The actual maximum email length is currently 254 characters:
"The original version of RFC 3696 did indeed say 320 was the maximum
length, but John Klensin (ICANN) subsequently accepted this was
wrong."
"This arises from the simple arithmetic of maximum length of a domain
(255 characters) + maximum length of a mailbox (64 characters) + the #
symbol = 320 characters. Wrong. This canard is actually documented in
the original version of RFC3696. It was corrected in the errata.
There's actually a restriction from RFC5321 on the path element of an
SMTP transaction of 256 characters. But this includes angled brackets
around the email address, so the maximum length of an email address is
254 characters." - Dominic Sayers
I use varchar(64) i do not think anyone could have longer email
If you're really being pendantic about it, make a username varchar(60), domain varchar(255). Then you can do ridiculous statistics on domain usage that is slightly faster than doing it as a single field. If you're feeling really gun-ho about optimization, that will also make your SMTP server able to send out emails with fewer connections / better batching.
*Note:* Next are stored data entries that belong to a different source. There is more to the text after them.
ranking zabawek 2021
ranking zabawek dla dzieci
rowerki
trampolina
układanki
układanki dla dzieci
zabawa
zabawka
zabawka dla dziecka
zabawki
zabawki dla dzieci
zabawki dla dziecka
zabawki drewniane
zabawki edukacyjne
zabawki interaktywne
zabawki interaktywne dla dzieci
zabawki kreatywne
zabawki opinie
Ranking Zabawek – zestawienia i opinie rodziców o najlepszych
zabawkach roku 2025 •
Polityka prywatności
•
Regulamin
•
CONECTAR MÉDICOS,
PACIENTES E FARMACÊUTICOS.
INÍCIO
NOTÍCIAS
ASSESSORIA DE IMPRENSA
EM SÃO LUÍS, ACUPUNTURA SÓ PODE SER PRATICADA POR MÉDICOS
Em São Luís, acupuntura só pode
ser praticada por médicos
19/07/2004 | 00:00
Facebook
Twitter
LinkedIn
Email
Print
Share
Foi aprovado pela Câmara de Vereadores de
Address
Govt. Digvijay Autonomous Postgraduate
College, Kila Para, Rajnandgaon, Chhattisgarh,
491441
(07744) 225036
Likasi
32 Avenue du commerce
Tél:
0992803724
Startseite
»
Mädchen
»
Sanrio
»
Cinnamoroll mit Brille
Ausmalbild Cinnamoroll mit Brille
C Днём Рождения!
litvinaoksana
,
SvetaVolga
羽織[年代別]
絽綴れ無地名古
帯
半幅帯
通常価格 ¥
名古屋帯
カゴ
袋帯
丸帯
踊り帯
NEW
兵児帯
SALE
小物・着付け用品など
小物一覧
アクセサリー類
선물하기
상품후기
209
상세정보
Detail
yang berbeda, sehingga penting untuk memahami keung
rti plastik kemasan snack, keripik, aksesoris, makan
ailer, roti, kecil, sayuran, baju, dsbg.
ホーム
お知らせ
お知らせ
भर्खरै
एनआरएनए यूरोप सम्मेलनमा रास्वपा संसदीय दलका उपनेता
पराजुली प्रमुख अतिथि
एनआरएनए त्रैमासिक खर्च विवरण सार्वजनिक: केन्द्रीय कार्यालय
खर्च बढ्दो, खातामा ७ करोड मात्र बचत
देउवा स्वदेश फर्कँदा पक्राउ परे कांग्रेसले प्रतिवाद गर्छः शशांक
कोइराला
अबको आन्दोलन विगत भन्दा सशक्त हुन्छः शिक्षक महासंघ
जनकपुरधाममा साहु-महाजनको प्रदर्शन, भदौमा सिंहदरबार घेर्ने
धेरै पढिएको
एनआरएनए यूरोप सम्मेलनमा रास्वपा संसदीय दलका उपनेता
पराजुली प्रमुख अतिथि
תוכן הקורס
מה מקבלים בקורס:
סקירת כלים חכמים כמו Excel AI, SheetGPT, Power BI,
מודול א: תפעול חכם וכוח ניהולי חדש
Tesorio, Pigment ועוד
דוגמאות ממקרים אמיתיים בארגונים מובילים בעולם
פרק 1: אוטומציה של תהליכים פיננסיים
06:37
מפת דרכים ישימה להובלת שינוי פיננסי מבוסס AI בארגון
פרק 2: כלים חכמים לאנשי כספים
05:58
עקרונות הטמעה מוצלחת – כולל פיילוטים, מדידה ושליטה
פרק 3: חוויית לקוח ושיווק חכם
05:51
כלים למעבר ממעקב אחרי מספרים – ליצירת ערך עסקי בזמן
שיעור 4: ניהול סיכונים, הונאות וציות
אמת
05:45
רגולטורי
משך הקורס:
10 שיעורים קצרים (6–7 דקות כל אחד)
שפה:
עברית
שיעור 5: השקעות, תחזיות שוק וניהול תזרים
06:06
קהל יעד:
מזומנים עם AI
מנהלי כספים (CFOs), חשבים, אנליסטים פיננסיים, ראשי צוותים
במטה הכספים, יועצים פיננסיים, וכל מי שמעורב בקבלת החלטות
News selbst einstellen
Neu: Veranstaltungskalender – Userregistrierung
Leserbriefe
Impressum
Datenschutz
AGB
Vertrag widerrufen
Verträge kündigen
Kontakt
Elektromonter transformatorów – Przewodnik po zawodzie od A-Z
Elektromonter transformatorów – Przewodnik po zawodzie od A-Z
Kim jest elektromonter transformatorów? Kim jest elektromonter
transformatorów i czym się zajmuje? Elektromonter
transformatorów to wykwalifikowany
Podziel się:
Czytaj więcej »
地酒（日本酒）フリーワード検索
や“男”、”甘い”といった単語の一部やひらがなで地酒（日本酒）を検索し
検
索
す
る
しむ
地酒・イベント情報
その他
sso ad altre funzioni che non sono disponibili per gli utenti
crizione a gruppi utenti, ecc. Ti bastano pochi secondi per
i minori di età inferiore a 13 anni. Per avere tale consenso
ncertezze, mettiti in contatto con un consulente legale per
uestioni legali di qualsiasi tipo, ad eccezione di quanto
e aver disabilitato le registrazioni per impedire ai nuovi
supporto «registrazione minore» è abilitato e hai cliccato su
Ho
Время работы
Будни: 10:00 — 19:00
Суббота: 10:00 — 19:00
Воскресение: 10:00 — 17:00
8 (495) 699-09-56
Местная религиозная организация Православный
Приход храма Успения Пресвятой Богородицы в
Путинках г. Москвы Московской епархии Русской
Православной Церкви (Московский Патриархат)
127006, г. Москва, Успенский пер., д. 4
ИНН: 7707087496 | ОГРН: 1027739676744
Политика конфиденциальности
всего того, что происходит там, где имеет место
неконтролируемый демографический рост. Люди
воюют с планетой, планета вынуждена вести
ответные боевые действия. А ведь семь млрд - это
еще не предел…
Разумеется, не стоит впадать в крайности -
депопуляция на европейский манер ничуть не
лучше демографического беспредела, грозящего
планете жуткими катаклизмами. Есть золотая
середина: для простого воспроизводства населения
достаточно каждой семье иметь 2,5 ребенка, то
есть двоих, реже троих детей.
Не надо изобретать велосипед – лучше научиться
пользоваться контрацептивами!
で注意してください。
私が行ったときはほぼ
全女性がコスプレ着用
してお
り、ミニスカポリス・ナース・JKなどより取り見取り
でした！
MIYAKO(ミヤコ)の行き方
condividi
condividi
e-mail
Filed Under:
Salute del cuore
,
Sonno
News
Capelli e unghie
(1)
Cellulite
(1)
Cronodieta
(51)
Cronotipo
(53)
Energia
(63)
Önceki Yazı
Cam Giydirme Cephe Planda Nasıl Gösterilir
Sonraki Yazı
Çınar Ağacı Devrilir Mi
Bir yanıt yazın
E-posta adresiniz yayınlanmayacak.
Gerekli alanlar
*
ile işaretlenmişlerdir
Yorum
RFC 5321 (the current SMTP spec, obsoletes RFC2821) states:
4.5.3.1.1. Local-part
The maximum total length of a user
name or other local-part is 64
octets.
4.5.3.1.2. Domain
The maximum total length of a
domain name or number is 255 octets.
This pertains to just localpart#domain, for a total of 320 ASCII (7-bit) characters.
If you plan to normalize your data, perhaps by splitting the localpart and domain into separate fields, additional things to keep in mind:
A technique known as VERP may result in full-length localparts for automatically generated mail (may not be relevant to your use case)
domains are case insensitive; recommend lowercasing the domain portion
localparts are case sensitive; user#domain.com and USER#domain.com are technically different addresses per the specs, although the policy at the domain.com may be to treat the two addresses as equivalent. It's best to restrict localpart case folding to domains that are known to do this.
For email, regardless of the spec, I virtually always go with 512 (nvarchar). Names and surnames are similar.
Really, you need to look at how much you care about having a little extra data. For me, mostly, it's not a worry, so I'll err on the conservative side. But if you've decided, through logically and accurate means, that you'll need to conserve space, then do so. But in general, be conservative with field sizes, and life shall be good.
Note that probably not all email clients support the RFC, so regardless of what it says, you may encounter different things in the wild.